Las cinco Áreas Funcionales dotadas con todos los servicios referenciales para ese territorio, de Sanidad, administración regional, cultural y alguna dotación nacional, llevaría un acercamiento más racional de la administración al administrado y sobre todo que fijaría la población en las zonas rurales al estar próximo los servicios que el ciudadano necesita tenerlos en un radio no mayor a los 50 km., de su pueblo de origen.
Estas cinco áreas funcionales serían de Norte a Sur regional, las siguientes:
Plasencia limitada con el Tajo; Cáceres entre el Tajo y el actual límite provincial; Don Benito con el Este provincial; Mérida con el Sur de la provincia y Badajoz con el Oeste de la provincia.

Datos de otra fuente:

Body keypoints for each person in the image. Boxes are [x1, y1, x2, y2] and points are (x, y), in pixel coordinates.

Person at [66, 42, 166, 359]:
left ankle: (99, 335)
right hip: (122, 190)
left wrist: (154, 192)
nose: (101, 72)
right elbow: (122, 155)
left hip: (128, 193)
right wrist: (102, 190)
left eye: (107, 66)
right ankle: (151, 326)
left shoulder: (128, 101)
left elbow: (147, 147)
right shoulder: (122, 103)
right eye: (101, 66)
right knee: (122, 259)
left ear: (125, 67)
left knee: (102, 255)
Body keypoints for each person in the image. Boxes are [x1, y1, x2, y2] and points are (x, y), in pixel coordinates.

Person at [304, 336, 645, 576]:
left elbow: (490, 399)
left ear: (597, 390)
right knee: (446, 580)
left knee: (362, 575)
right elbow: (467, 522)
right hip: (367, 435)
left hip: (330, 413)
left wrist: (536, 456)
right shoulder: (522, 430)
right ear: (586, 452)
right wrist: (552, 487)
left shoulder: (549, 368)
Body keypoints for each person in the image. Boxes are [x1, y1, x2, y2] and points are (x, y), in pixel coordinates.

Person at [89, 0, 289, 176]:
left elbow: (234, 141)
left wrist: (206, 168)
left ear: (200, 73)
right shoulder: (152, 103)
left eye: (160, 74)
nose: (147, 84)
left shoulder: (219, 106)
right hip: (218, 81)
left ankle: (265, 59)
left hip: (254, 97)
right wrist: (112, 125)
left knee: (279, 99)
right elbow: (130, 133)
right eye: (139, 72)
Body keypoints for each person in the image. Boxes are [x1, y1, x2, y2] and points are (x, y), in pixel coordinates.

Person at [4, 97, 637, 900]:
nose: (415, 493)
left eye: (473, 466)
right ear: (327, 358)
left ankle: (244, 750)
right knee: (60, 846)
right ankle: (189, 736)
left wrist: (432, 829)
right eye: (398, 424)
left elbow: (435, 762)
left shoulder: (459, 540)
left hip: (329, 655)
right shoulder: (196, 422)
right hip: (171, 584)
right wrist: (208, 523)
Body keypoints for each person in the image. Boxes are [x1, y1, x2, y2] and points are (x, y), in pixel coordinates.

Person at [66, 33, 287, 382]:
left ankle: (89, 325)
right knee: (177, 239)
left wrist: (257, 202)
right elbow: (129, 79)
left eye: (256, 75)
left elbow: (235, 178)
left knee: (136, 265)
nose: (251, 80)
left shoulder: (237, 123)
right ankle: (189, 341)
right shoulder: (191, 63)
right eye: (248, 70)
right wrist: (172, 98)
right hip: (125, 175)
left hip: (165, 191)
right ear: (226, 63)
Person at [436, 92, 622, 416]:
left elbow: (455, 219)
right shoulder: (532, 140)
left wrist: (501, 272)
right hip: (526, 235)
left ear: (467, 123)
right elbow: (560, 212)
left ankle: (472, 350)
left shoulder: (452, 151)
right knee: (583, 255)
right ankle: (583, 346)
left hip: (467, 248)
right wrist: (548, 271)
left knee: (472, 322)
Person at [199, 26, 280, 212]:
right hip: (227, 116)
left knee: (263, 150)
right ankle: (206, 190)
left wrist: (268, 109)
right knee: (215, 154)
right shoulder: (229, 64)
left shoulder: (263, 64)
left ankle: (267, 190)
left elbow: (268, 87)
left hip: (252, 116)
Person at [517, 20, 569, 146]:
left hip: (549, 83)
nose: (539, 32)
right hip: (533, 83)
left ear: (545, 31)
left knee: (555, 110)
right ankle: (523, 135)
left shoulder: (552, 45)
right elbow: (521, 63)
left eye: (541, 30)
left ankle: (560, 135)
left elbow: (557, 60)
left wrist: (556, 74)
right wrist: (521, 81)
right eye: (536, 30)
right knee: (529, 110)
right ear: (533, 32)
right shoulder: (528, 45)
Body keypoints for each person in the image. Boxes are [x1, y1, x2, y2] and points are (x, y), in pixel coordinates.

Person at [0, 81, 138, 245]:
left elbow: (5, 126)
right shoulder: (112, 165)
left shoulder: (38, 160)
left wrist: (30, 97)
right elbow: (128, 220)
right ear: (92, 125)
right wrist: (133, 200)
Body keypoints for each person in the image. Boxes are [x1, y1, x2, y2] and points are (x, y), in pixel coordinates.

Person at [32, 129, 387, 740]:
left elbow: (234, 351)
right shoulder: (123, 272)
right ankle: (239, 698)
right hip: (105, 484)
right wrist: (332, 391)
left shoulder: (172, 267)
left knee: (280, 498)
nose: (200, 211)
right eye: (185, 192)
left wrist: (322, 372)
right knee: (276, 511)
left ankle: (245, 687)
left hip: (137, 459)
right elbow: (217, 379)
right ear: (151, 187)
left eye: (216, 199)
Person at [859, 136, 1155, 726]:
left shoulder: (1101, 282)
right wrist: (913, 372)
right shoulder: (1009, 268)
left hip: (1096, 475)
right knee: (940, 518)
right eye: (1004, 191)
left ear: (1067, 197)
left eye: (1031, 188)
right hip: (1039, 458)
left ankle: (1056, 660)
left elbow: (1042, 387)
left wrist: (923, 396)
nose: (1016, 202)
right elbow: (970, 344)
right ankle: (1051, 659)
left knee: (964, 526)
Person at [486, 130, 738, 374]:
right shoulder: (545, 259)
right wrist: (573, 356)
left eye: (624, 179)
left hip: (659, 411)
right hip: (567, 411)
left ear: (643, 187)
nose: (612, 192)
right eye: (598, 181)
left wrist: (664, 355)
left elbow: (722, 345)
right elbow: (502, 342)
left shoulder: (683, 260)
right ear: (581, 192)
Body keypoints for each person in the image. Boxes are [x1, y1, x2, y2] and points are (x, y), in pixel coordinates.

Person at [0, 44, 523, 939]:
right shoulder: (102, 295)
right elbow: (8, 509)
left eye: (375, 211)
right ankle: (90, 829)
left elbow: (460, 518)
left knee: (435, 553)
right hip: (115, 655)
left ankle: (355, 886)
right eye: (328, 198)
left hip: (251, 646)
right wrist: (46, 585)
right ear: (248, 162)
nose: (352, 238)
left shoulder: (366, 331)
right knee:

Todas estas cabeceras de áreas funcionales reúnen las condiciones de centralidad para poder dar los servicios necesarios a las poblaciones de su territorio. Con ello se conseguiría vertebrar mejor Extremadura y racionalizar los servicios que la Junta de Extremadura tiene que dar a sus ciudadanos vivan donde vivan dentro de Extremadura.
Con esta división administrativa dotada de todos los servicios y que actualmente centralizan las dos capitales de provincia, se descentralizarían para dar un mejor y cercano servicio a los ciudadanos. Hay que tener en cuenta la extensión territorial de nuestras dos provincias que hacen el tener que recorrer largas distancias para hacer un simple trámite catastral por ejemplo; tener un Hospital de referencia en esa área funcional; los residentes en la comarca natural de la Vera de Plasencia, hacen sus trámites de autorizaciones de Tráfico, en la Delegación de Tráfico de Talavera de la Reina. El Hospital de Coria tiene como referencia al Hospital de Cáceres a más de 50 km., cuando el de Plasencia está a unos 15 minutos y unos 25 km., en autovía. Se podría seguir poniendo ejemplos para concienciarnos del daño que le produce a la población el tener que gestionar sus asuntos del día a día con estas distancias tan enormes a la capital de la provincia.
El número de habitantes es otro factor a tener en cuenta a la hora de situar los servicios. En el caso concreto de la provincia de Cáceres, los habitantes residentes al norte del Tajo llegan a más de 220.000 habitantes, teniendo como Capital natural a Plasencia, posicionada geográficamente en el centro de este territorio norteño, rodeada de nueve comarcas y sin poder dar los servicios que la sociedad actual demanda. Eso sí, pagamos los mismos impuestos que el resto y no recibimos los mismos servicios.
Todos los estudios consultados nos llevan a que precisamos urgentemente de una mejor articulación territorial de nuestros municipios, que avance hacia un modelo de comarcalización o áreas funcionales, con cabeceras que sirvan de referente administrativos y económico, y consolidar así nuestra cohesión territorial interna; pudiendo avanzar en la racionalización de los servicios y su eficacia.